_THE TASK_.
Write out again, exactly, the lines below starting at the one with "(891, 389) none -> (492, 835) //" and ending at the one with "[922,407,988,418] 123020604, ->".

_RECORD EXCERPTS_.
++++

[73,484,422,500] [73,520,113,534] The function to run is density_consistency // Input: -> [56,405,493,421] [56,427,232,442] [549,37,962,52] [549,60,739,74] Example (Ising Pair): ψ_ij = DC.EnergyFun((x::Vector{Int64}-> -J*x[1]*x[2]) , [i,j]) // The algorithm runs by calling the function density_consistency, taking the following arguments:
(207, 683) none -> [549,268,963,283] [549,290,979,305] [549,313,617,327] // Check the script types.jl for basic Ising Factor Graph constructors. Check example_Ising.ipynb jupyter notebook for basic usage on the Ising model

++++

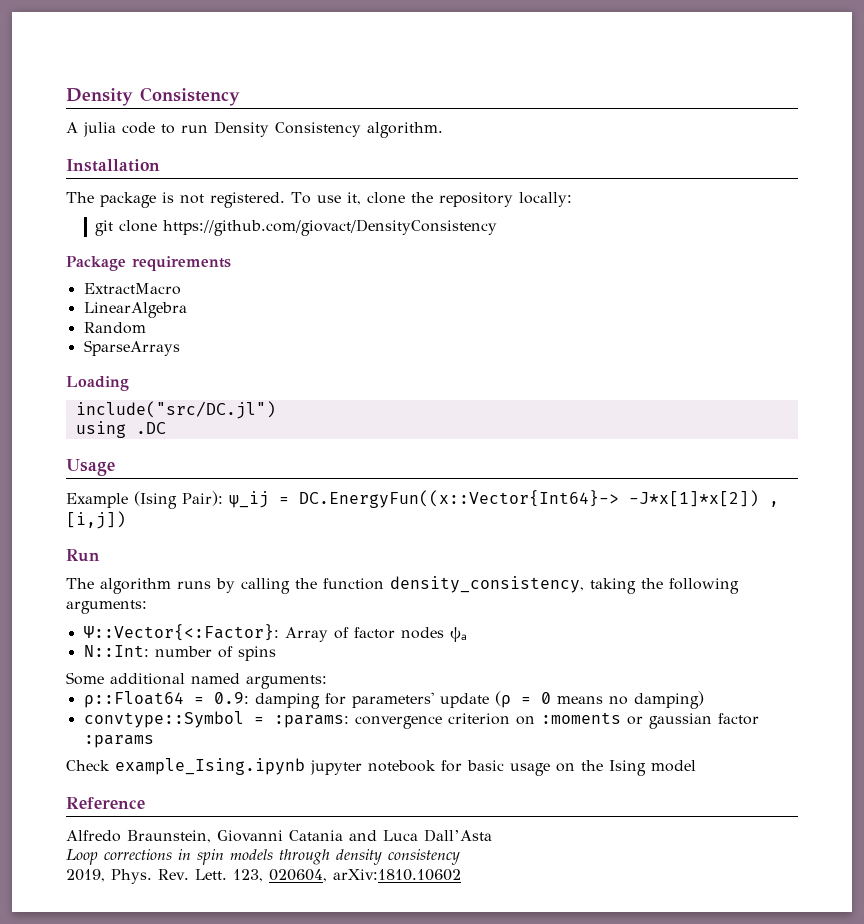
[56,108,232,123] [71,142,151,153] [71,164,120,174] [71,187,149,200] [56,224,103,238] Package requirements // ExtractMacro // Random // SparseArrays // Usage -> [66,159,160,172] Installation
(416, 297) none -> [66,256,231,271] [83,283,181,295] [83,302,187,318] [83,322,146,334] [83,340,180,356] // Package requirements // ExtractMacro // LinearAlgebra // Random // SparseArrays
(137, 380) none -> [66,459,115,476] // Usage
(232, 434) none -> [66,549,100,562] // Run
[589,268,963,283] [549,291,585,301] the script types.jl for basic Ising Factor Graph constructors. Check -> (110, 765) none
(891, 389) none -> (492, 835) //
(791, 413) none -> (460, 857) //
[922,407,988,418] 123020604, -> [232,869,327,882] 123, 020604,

++++

_RESPONSE BOX_.
(891, 389) none -> (492, 835) //
(791, 413) none -> (460, 857) //
[922,407,988,418] 123020604, -> [232,869,327,882] 123, 020604,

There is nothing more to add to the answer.